The Architecture Agent may recommend extracting a shared module; the Code Quality Agent may recommend inlining it for readability. The Aggregator's job is to reconcile these, but the reconciliation rules are themselves a design decision.

Hand-tuned rules are brittle as the system grows and the agent set expands. Learned reconciliation requires evaluation infrastructure — labeled examples of conflicting findings paired with the resolution a human reviewer would choose — that does not yet exist.

Future Roadmap

Five directions are queued for the next phase of work. Each addresses a known limitation in the current system.

Historical Learning

Future versions will learn from prior agent findings, reviewer responses, and eventual outcomes. When an agent flag is consistently overridden by reviewers, the system should learn to suppress it. When a flag is consistently acted on, the system should learn to elevate it.

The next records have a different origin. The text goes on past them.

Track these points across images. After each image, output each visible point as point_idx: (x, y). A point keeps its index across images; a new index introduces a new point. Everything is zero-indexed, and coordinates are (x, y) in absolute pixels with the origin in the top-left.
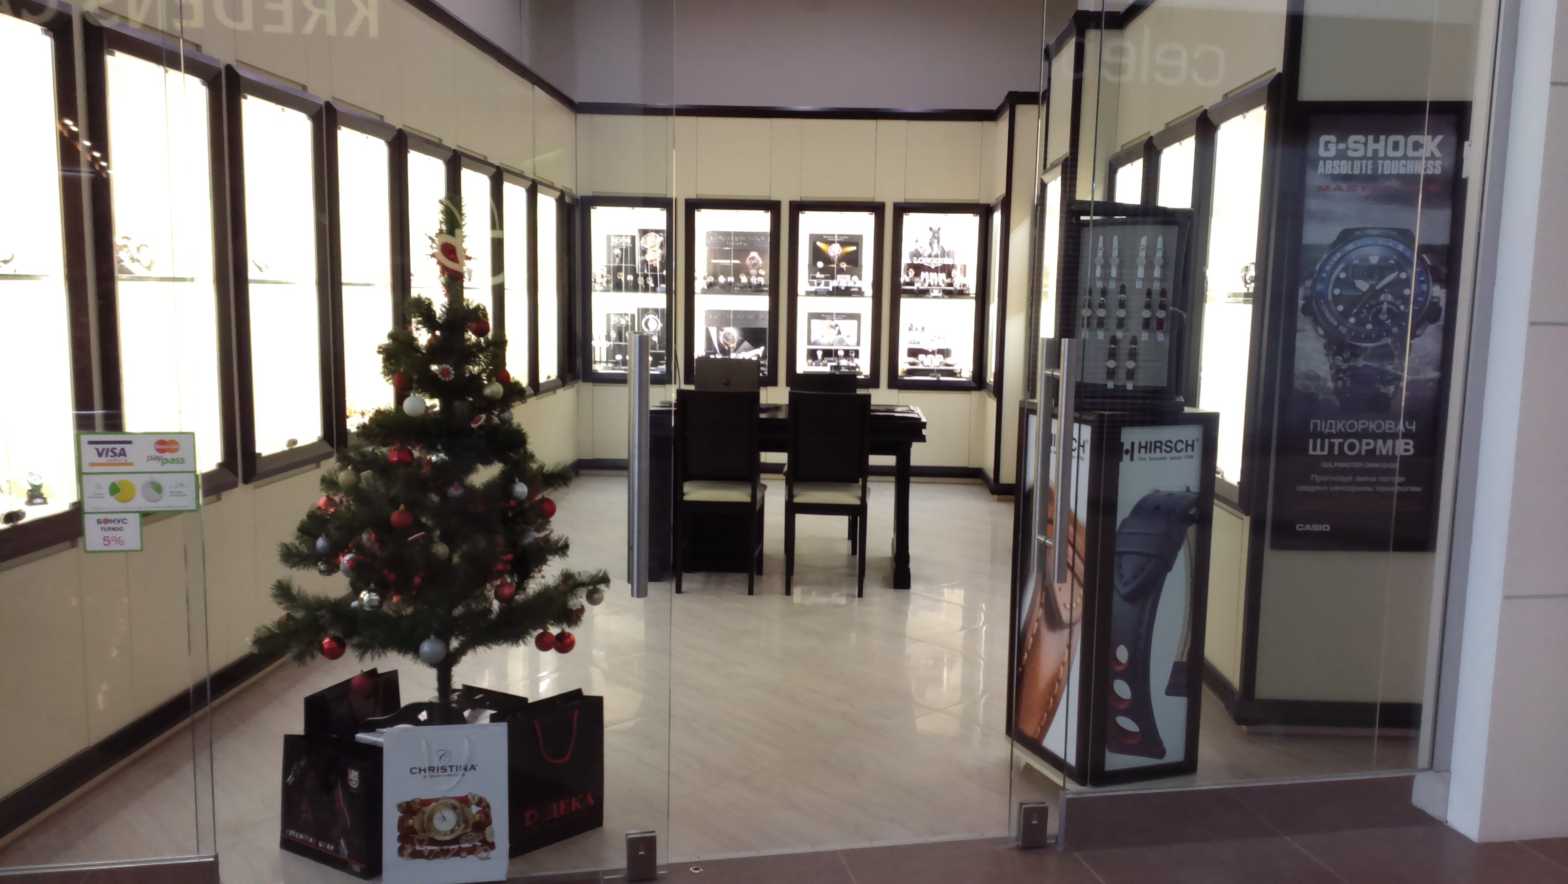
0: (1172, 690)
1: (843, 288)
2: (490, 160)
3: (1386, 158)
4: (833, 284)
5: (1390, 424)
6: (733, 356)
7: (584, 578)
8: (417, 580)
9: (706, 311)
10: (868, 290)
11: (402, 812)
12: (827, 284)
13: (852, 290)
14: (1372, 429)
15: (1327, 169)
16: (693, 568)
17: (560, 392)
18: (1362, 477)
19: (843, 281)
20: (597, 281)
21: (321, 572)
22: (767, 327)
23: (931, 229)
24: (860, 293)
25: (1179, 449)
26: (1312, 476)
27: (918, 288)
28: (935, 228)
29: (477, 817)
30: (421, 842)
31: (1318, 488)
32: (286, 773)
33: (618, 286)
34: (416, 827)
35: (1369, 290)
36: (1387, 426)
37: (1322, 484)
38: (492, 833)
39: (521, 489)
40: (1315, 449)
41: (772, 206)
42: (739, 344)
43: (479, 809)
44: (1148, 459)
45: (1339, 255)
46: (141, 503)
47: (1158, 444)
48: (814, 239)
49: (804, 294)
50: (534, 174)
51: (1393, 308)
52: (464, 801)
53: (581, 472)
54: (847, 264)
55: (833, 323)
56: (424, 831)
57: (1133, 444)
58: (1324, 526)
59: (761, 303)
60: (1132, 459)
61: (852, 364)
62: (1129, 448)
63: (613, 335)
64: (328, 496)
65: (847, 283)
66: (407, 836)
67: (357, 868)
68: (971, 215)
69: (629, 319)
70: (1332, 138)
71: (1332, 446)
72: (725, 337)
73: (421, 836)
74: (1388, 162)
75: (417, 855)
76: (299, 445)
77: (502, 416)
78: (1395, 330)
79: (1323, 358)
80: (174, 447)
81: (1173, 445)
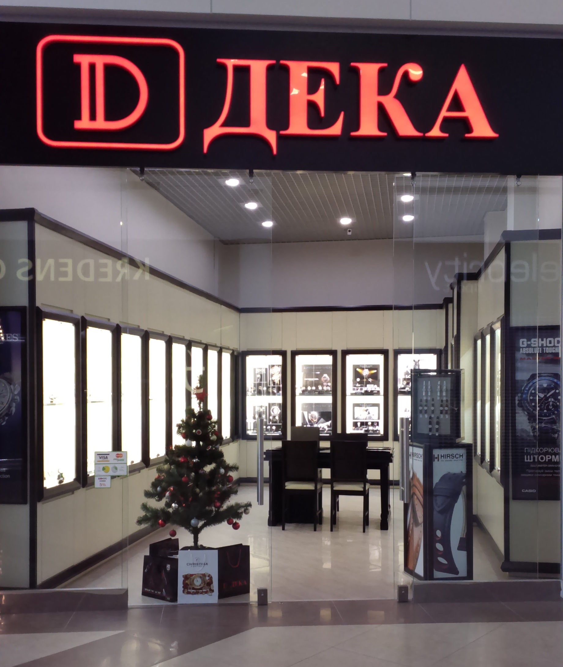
0: (460, 548)
1: (369, 391)
2: (203, 342)
3: (547, 347)
4: (364, 389)
5: (557, 449)
6: (315, 426)
7: (243, 504)
8: (190, 499)
9: (302, 404)
10: (382, 392)
11: (184, 578)
12: (361, 389)
13: (374, 392)
14: (550, 451)
15: (523, 351)
16: (290, 522)
17: (231, 444)
18: (547, 470)
19: (370, 387)
20: (249, 391)
21: (157, 500)
22: (332, 411)
23: (414, 361)
24: (378, 393)
25: (457, 457)
26: (527, 470)
27: (407, 390)
28: (417, 360)
29: (208, 581)
30: (190, 589)
31: (530, 475)
32: (144, 568)
33: (259, 393)
34: (189, 583)
35: (544, 397)
36: (556, 450)
37: (531, 473)
38: (213, 587)
39: (222, 471)
40: (527, 459)
41: (333, 353)
42: (319, 420)
43: (209, 578)
44: (444, 460)
45: (531, 384)
46: (111, 473)
47: (449, 455)
48: (355, 367)
49: (350, 394)
50: (221, 344)
51: (555, 404)
52: (204, 575)
53: (241, 484)
54: (372, 379)
55: (366, 409)
56: (191, 585)
57: (438, 455)
58: (533, 490)
59: (328, 399)
60: (438, 461)
61: (375, 429)
62: (437, 456)
63: (257, 416)
64: (159, 475)
65: (371, 388)
66: (185, 586)
67: (169, 599)
68: (433, 354)
69: (264, 408)
70: (525, 340)
71: (534, 458)
72: (312, 417)
73: (191, 587)
74: (547, 348)
75: (189, 593)
76: (134, 463)
77: (216, 446)
78: (556, 412)
79: (528, 424)
80: (121, 456)
81: (454, 456)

This requires evaluation infrastructure — a feedback loop between the agent, the reviewer, and the eventual outcome (merged, reverted, incident) — that does not yet exist.

Repository-Specific Rules

Today, architectural rules are stored centrally. Future versions will support rules defined per repository — sometimes per directory — that override or extend the central set.

This lets each team encode its own conventions without requiring changes to the central system, and lets the rule set evolve at the speed of the team rather than the speed of the platform.

Team Conventions

Conventions that exist in code but are not documented anywhere are the hardest to enforce. Future versions will mine the repository for recurring patterns — test file naming, error handling structure, log format, comment style — and surface them as conventions the agents can apply.

Mining conventions requires a definition of what counts as a convention versus noise. This is unsolved; early experiments produce high-recall, low-precision suggestions that require human filtering.

Cross-Repository Reasoning

The current graph models a single repository. Future versions will connect multiple repositories into a unified engineering knowledge graph, enabling architectural reasoning across services, platforms, teams, and organizational boundaries.

This unlocks questions the single-repository graph cannot answer — which services in the platform depend on a changed library, which deployment pipelines are affected by a configuration change, which teams share architectural patterns that should be aligned.

Autonomous Remediation Suggestions

Future versions will not only flag issues but propose concrete code changes. The proposal will be a diff the human reviewer can accept, modify, or reject.

This moves the system from review to review-and-suggest, reducing the round-trip between finding and fix. The risk is autonomous changes that are technically correct but contextually wrong; human approval remains the gating mechanism for any change that touches the codebase.